● **Consigne**: Poursuivez la lettre adressée au Nouvel Economiste, en reprenant juste après sa dernière phrase.

● **Texte de l'exercice**:
.....
• Economie et énergie (2) La réaction d'un lecteur

    Outré par ce point de vue purement économique et polémique, j'ai adressé au "Nouvel Economiste" la lettre suivante.

     

    Monsieur le Rédacteur en Chef,

    On s'attend à retrouver dans les éditoriaux d'un hebdomadaire réputé, la quintessence des qualités qu'on lui reconnaît généralement. Force m'est de constater qu'il n'en est rien en ce qui concerne le Nouvel Economiste, pourtant renommé pour le sérieux de ses analyses et la qualité de ses collaborateurs.

    Ceci est une réflexion qui m'est souvent venue à l'esprit depuis que je lis les articles de Michel Tardieu, mais l'éditorial de votre livraison du 5 avril dernier a fait déborder le vase et me pousse à vous écrire pour vous dire ce que j'en pense - même si l'opinion d'un simple lecteur a peu de chances d'ébranler aussi peu que ce soit les certitudes affichées d'un journaliste trop connu.
.....
● **Entrées affichées**:
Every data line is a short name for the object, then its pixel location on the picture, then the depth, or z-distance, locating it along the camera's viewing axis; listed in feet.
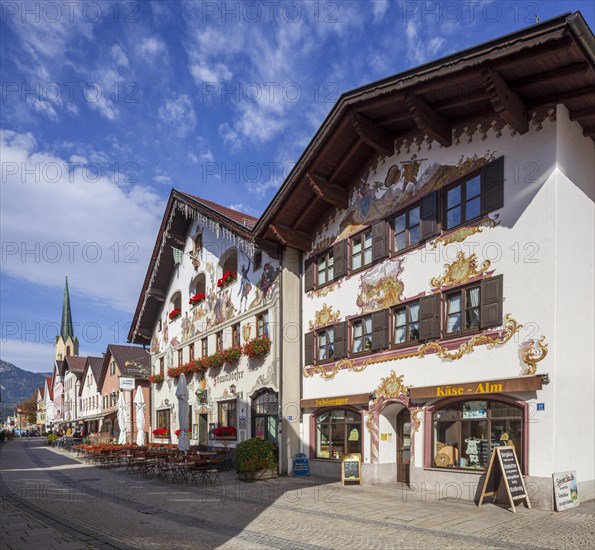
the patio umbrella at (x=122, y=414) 108.76
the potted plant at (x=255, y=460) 58.29
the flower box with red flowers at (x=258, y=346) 67.56
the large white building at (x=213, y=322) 69.36
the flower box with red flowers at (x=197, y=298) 88.53
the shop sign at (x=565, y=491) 37.80
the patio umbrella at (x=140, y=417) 100.17
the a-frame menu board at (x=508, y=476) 37.88
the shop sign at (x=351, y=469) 53.57
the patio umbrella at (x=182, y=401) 75.13
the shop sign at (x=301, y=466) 62.08
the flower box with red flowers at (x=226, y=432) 74.23
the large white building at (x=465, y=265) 39.88
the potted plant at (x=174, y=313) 99.02
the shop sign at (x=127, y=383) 110.22
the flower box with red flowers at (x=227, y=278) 78.70
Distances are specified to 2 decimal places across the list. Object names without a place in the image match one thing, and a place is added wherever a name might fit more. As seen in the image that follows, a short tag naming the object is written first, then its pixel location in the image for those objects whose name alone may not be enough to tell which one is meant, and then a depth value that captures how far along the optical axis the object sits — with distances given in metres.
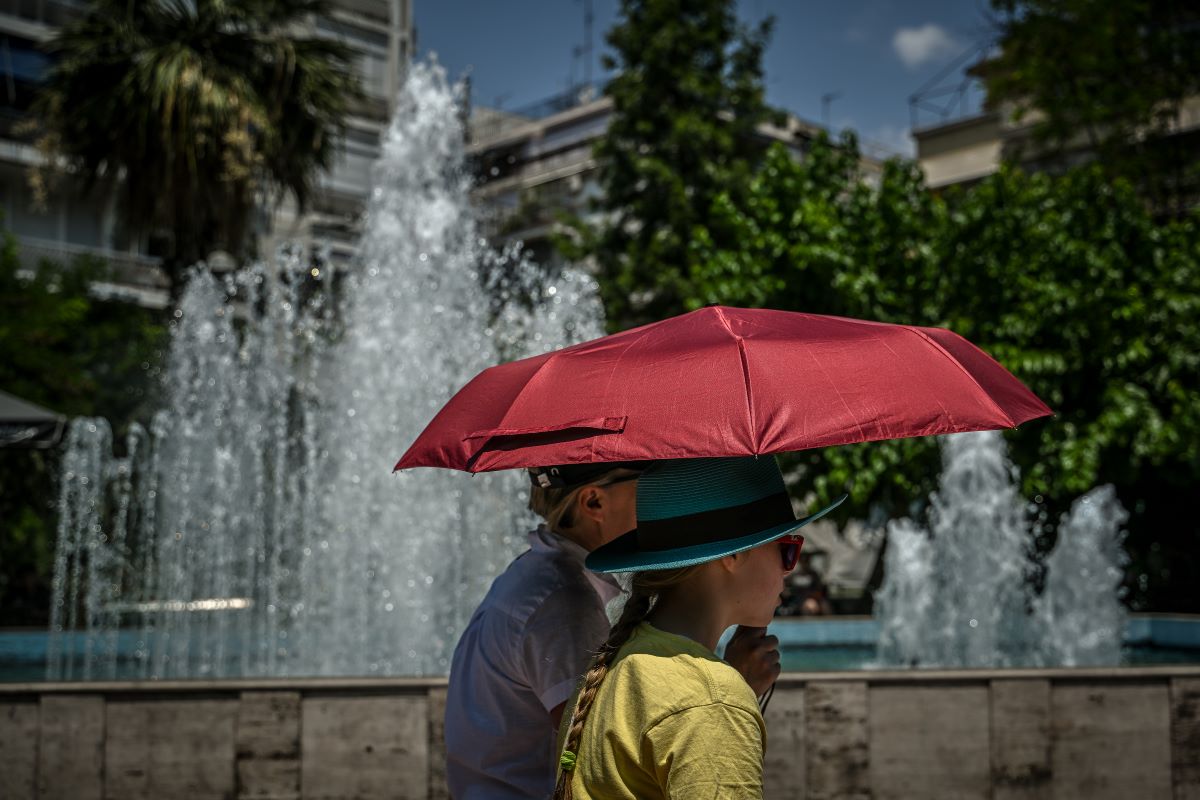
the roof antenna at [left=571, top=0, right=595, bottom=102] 39.09
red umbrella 1.98
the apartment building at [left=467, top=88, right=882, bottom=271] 35.16
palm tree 14.94
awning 9.26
.....
● **Réponse**:
    Je n'ai rien contre les écrits polémiques si ceux-ci, à travers des faits incontestables et des raisonnements argumentés, sont susceptibles de faire réfléchir le lecteur. La question de l'heure d'été, deux fois par an depuis quinze ans, met les médias en ébullition pendant quelques jours, sans que l'analyse objective du problème n'avance d'un iota :  ceux qui sont pour ressortent leurs arguments, ceux qui sont contre font de même. C'est un sujet qui suscite les passions et entraîne des réactions épidermiques.

    C'est pourquoi j'aurais bien apprécié que le Nouvel Economiste prenne de la hauteur par rapport au problème. Au lieu de quoi on ne trouve qu'une énième diatribe contre l'heure d'été, qui ne se démarque aucunement de dizaines d'autres qu'on a pu lire ou entendre ces dernières semaines. Bien au contraire, on veut nous faire croire que des affirmations gratuites, des attaques toujours aussi faciles contre l'administration source de tous les maux, et quelques figures de style hâtivement trouvées sont suffisantes pour convaincre, puisque de toute façon c'est M. Tardieu qui le dit.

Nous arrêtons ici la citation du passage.